Top of Entries provided

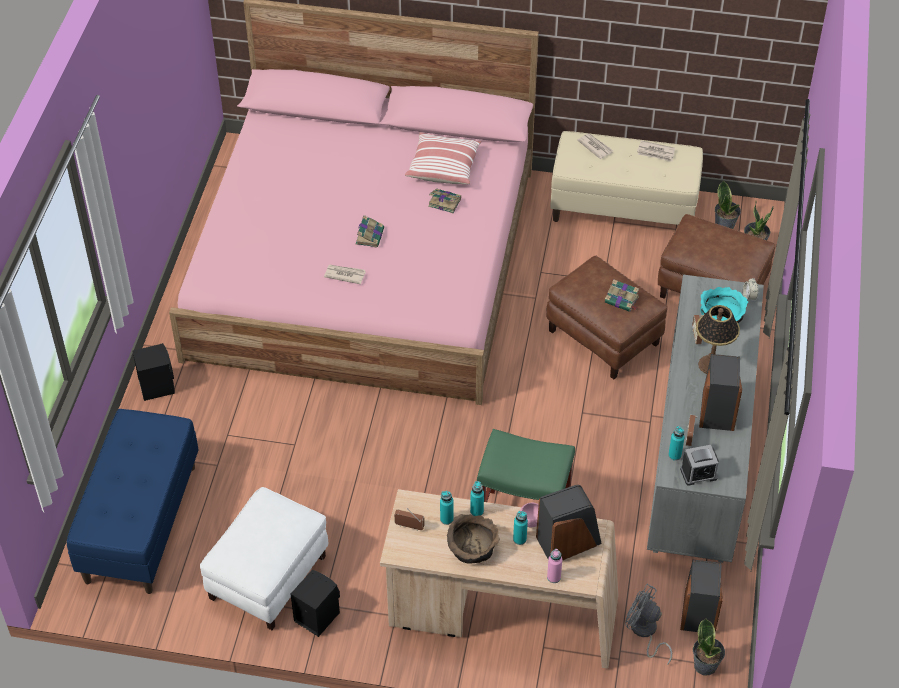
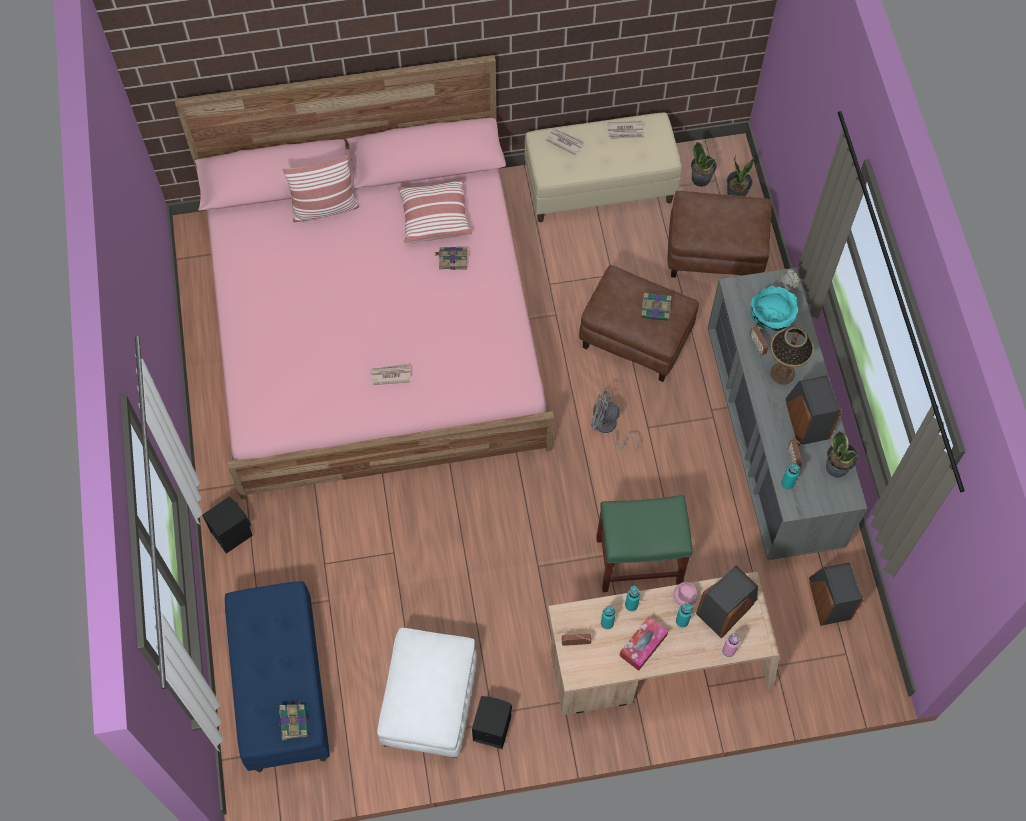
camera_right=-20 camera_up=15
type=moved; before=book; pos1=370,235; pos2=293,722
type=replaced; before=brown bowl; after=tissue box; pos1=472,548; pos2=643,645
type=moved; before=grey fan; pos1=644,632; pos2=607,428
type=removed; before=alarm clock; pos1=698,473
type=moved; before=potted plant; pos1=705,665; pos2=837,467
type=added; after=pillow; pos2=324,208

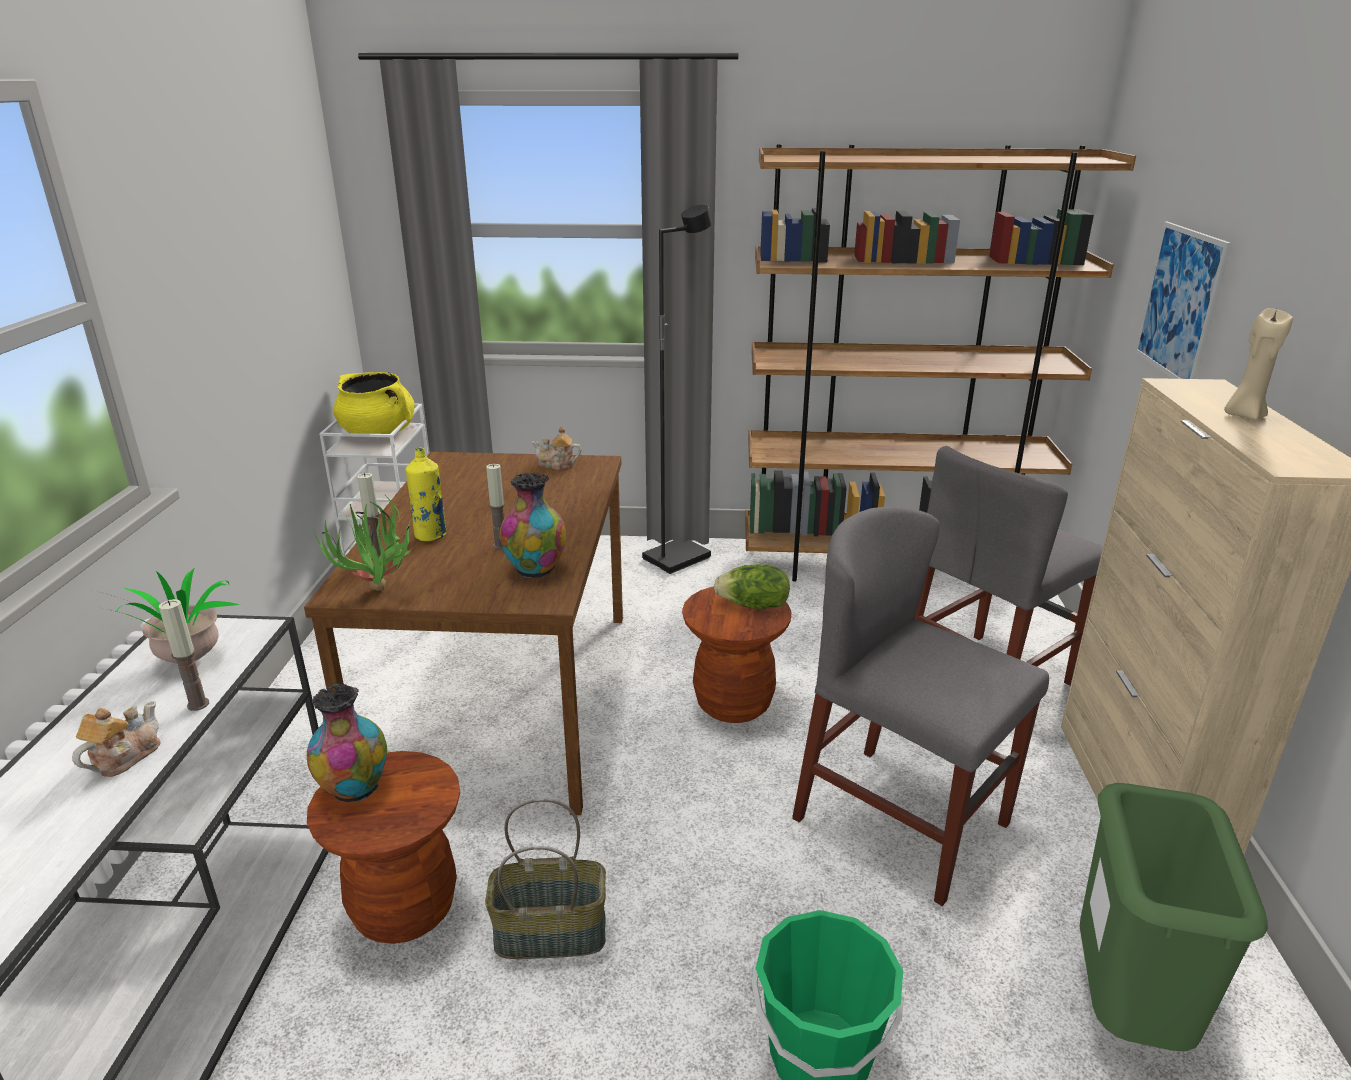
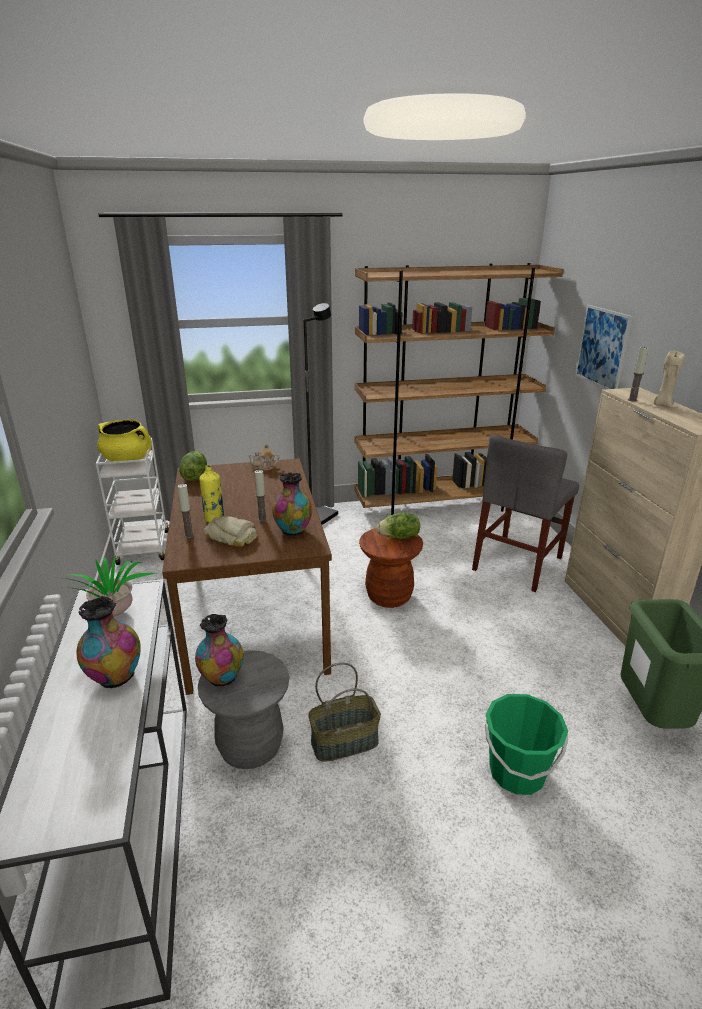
camera_right=-15 camera_up=0
type=replaced; before=teapot; after=vase; pos1=124,757; pos2=115,677
type=moved; before=candle; pos1=198,704; pos2=632,400
type=recoloured; before=brown stool; after=grey stool; pos1=404,908; pos2=250,747
type=removed; before=potted plant; pos1=380,595
type=removed; before=grey chair; pos1=901,821
type=added; after=lettuce; pos2=194,477
type=added; after=bread; pos2=232,536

Bottom of Entries provided

What this task involves:
Each record above is to be copied out exactly; its pictures are not.

Solution to this exercise:
camera_right=-20 camera_up=15
type=moved; before=book; pos1=370,235; pos2=293,722
type=replaced; before=brown bowl; after=tissue box; pos1=472,548; pos2=643,645
type=moved; before=grey fan; pos1=644,632; pos2=607,428
type=removed; before=alarm clock; pos1=698,473
type=moved; before=potted plant; pos1=705,665; pos2=837,467
type=added; after=pillow; pos2=324,208

camera_right=-15 camera_up=0
type=replaced; before=teapot; after=vase; pos1=124,757; pos2=115,677
type=moved; before=candle; pos1=198,704; pos2=632,400
type=recoloured; before=brown stool; after=grey stool; pos1=404,908; pos2=250,747
type=removed; before=potted plant; pos1=380,595
type=removed; before=grey chair; pos1=901,821
type=added; after=lettuce; pos2=194,477
type=added; after=bread; pos2=232,536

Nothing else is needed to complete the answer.